The ONA will hold traditional ceremonies that they say are critical given that sockeye salmon were nearly extinct in the Okanagan Basin. In the 1960’s the Columbia River Treaty and habitat impacts in the Okanagan basin led to the creation of industrial reservoirs, and the building hydro-electric developments on the Columbia River, making it impossible for fish passage, while deeply impacting Syilx cultural and food systems, said the ONA.

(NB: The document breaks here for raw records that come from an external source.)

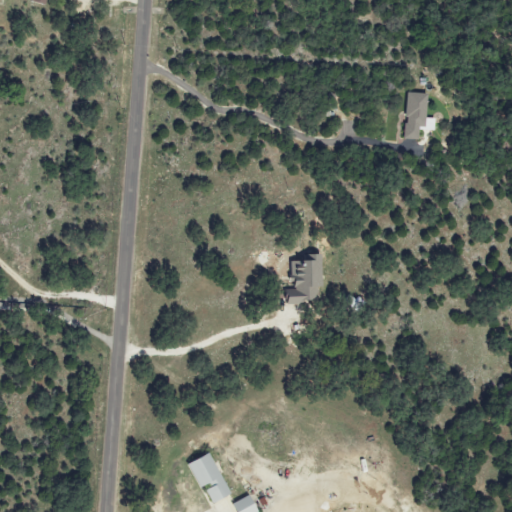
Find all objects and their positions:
building: (36, 2)
road: (242, 109)
building: (414, 116)
road: (126, 256)
building: (300, 281)
road: (21, 301)
road: (55, 313)
road: (202, 343)
building: (204, 477)
building: (239, 505)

Years of hard work and political advocacy, particularly in the last decade, have seen the ONA working with provincial, federal and US Tribes and agencies to rebuild this sockeye run from 3,000 up to 500,000 salmon returning annually.

Fry Release Schedule:

June 3 to 4, 2017 – 6 Mile Creek on Okanagan Indian Band

June 7, 2017 – Trout Creek on Penticton Indian Band

June 9, 2017 (to be confirmed) – Mission Creek on Westbank First Nation

The Okanagan Nation Alliance (ONA) was formed in 1981 as the inaugural First Nations government in the Okanagan, which represents the eight member communities of the Okanagan Nation. The ONA’s kł cp̓əlk̓ stim̓ Hatchery is central to its conservation efforts. The 25,000 square foot hatchery has the capacity to rear eight million eggs, and is currently equipped to handle all fish culture aspects required for five million eggs from brood stock management until fry release.